Americana, bluegrass and folk traditions are present and alive in her lyrics and music, as the imagery and landscapes of country life weave their way into her songs. Her sound is comforting and inviting, though she doesn’t shy away from the difficulties and struggles of life’s journey, instead using songwriting as a soothing balm for many wounds, creating songs rimmed in redemption.

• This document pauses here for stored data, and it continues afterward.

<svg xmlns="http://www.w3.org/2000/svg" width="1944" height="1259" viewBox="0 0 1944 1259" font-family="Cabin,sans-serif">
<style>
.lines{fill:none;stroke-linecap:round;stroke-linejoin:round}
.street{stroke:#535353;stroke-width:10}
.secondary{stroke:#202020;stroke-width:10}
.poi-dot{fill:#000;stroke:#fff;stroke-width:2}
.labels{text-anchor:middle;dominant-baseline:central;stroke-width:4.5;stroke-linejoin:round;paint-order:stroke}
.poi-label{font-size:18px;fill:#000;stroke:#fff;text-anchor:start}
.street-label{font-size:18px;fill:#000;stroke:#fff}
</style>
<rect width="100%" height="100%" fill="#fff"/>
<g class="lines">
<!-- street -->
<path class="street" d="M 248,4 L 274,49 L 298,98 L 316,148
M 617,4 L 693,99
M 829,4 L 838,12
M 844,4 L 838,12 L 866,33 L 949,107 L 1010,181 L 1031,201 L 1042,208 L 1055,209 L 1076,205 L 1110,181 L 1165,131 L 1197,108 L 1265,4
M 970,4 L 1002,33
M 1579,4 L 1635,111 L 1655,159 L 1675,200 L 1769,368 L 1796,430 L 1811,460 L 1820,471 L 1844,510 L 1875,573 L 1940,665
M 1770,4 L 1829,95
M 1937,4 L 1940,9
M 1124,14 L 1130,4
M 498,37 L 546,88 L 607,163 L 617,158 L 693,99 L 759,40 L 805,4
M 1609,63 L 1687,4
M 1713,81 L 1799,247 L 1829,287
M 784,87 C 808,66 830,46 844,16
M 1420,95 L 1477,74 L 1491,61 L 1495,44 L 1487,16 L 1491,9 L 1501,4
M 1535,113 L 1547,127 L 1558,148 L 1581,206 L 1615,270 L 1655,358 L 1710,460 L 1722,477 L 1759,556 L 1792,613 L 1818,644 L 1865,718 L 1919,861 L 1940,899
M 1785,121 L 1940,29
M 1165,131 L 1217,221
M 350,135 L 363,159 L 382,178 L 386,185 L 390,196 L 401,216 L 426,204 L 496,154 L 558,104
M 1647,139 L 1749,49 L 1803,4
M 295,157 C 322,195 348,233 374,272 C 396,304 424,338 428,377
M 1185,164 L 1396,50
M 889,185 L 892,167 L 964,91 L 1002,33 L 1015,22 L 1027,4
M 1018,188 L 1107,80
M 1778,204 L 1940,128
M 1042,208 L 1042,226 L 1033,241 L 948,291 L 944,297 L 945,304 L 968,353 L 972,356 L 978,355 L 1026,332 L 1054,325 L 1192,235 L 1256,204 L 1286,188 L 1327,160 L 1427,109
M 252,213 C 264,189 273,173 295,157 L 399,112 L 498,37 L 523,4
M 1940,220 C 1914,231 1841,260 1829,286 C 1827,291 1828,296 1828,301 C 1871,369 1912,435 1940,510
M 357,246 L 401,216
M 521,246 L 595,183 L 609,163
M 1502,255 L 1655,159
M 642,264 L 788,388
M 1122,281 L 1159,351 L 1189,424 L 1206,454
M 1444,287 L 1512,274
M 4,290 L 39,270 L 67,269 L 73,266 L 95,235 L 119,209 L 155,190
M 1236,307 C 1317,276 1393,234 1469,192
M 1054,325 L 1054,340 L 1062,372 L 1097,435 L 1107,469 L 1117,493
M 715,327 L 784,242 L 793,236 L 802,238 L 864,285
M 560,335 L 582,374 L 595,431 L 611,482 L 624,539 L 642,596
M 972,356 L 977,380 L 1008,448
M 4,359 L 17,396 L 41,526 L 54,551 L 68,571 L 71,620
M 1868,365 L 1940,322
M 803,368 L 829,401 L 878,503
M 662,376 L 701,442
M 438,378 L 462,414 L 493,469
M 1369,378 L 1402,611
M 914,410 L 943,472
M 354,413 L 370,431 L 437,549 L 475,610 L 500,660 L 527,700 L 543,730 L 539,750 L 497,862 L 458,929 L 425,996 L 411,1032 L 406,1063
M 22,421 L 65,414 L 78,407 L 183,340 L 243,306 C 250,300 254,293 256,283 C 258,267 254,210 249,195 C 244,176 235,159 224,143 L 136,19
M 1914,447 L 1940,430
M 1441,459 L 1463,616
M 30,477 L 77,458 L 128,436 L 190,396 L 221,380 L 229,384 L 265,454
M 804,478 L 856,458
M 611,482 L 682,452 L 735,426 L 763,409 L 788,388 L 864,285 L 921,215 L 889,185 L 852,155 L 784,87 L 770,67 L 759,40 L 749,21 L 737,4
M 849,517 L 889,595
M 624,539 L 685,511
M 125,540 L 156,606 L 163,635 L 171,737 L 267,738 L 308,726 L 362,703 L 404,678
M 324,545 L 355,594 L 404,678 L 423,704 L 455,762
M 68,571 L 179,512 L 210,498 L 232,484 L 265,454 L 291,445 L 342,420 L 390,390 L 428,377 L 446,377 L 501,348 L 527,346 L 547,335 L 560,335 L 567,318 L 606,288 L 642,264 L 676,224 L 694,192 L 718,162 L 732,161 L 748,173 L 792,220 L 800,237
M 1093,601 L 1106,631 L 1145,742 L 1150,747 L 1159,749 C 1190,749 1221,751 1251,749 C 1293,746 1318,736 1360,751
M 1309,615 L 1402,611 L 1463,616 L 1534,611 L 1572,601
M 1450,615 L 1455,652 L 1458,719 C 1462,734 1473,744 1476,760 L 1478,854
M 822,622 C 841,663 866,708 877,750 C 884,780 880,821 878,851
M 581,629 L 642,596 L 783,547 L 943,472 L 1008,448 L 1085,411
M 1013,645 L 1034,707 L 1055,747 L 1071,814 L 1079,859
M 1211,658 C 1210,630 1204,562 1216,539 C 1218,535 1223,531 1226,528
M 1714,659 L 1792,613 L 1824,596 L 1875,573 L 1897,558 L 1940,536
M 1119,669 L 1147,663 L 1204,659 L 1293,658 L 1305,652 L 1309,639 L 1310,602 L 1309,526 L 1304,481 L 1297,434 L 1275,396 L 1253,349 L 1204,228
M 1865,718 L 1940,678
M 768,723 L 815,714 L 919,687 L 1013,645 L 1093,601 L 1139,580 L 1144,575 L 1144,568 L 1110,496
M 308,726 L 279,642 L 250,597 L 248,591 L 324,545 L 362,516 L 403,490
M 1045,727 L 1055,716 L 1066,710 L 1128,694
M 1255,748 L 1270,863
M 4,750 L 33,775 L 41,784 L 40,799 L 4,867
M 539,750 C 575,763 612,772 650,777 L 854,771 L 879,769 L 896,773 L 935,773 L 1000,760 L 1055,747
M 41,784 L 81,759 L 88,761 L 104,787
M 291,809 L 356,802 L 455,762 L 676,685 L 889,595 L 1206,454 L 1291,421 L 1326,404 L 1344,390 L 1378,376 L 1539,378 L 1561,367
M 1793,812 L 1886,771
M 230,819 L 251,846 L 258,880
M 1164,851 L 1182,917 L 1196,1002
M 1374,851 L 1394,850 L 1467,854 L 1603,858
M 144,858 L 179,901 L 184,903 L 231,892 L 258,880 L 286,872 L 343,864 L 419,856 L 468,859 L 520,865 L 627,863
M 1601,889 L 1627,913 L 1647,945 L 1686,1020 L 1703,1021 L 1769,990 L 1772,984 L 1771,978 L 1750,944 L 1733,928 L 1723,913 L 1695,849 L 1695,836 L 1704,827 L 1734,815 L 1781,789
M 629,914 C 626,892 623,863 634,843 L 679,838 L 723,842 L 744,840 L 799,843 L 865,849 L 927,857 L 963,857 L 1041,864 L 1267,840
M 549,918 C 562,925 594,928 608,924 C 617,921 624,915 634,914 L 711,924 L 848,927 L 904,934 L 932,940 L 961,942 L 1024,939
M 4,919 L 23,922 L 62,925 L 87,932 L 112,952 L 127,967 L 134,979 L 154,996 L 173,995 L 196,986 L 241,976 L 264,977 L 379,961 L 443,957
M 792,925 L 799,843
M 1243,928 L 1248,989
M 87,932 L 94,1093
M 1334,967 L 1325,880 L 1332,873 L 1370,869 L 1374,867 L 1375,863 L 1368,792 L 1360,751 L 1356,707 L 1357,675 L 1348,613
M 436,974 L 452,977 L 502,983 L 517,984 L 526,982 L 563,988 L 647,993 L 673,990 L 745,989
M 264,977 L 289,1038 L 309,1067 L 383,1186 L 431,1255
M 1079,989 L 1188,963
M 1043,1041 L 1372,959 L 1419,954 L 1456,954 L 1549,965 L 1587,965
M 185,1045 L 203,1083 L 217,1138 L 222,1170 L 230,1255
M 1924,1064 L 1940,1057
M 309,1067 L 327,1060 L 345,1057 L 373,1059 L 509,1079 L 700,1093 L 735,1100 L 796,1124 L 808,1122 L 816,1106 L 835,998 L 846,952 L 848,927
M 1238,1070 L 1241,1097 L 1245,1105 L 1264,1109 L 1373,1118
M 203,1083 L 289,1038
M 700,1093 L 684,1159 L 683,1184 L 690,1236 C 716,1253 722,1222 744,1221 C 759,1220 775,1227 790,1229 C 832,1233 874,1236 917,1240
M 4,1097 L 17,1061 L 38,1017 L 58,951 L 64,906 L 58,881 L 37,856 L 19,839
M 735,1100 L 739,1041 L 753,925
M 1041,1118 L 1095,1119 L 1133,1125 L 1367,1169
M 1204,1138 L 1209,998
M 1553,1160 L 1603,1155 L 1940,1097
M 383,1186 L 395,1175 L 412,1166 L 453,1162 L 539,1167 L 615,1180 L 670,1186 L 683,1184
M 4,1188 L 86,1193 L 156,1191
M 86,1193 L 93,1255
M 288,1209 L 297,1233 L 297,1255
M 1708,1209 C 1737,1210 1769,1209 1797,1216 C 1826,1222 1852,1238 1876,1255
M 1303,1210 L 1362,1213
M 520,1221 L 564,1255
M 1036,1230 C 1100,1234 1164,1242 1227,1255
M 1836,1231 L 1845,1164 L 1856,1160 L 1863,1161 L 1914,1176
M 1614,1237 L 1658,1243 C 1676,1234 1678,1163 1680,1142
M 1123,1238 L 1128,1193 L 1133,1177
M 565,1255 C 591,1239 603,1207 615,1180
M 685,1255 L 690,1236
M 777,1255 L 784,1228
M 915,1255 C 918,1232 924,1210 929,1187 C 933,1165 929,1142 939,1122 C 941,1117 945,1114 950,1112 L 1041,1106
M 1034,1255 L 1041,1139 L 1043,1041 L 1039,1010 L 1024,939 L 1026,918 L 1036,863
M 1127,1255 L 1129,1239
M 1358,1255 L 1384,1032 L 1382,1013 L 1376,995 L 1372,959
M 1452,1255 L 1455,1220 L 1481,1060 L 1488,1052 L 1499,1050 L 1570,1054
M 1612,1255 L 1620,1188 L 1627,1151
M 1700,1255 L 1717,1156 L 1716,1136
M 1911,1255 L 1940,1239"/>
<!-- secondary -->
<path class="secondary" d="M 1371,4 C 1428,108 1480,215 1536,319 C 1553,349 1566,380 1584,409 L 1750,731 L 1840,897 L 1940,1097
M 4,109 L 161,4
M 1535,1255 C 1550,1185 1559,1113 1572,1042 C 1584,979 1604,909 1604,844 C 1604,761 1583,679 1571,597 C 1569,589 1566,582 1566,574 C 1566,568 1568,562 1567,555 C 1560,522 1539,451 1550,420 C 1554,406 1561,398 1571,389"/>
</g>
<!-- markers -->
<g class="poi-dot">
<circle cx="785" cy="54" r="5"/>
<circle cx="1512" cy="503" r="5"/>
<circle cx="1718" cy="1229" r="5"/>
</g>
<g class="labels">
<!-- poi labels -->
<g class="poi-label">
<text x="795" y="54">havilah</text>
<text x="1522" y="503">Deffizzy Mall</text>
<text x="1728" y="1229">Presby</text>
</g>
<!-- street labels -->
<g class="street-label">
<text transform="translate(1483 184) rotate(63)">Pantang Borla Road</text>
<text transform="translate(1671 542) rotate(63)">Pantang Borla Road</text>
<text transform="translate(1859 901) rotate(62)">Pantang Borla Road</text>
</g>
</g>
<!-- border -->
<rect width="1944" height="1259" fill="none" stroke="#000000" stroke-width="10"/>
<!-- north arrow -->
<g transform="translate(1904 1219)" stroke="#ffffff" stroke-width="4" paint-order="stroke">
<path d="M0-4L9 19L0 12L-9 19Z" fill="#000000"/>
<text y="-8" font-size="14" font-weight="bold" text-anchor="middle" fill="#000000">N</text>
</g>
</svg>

Jessi’s previous album, 2015’s Promised Land, was produced by Ryan McAllister (Brian Doerksen, Tim Neufeld) at Five Acres Studio in B.C., Canada, and served as a reminder that the movement from one season to the next isn't always a clear cut path. In the four years since Promised Land, Jessi’s life has been marked by transition—some joy-filled and some heart-wrenching. Processing it all with guitar in hand, Jessi crafted the songs on her forthcoming album, The Driveway. When it was time to record, Jessi approached McAllister, who helped create a darker tonal palette with simple, un-fussy production. The songs swirl with pedal and lap steel, vibe-y electric guitar, and banjo and mandolin, providing well-placed levity in some of the album’s darker corners.

The Driveway is about the middle ground – the in-between, the waiting, the hope-not-yet seen. "I sometimes hear people refer to it as the ‘messy middle,’” she says. “But lately, I’ve been thinking of it as the ‘sacred middle.’” The album’s title track is her take on the story of the prodigal son; “I’ve come to see myself at times like the father and at times like the son,” she explains. “I want to be the one who comes running, and I also want to be the one who falls into forgiving arms. And here’s the real truth – sometimes those arms of forgiveness and grace need to be my very own.”

“The driveway on our property isn’t long, but it still feels like a sacred space between the world and home,” she continues. “I think we all need a bit of easement in our lives where we give ourselves permission to just be, without all of the pressure and demands that life can place on us – a place where we can have let ourselves have all those gut-level feelings about waiting and loss and transition. If we speed through those emotions, we’re going to miss a lot of things, mostly ourselves,” she adds. “Lately I’m savoring those slow walks to fetch the mail, and I’m feeling a whole lot of grace to just be right where I am in my own unfolding story.”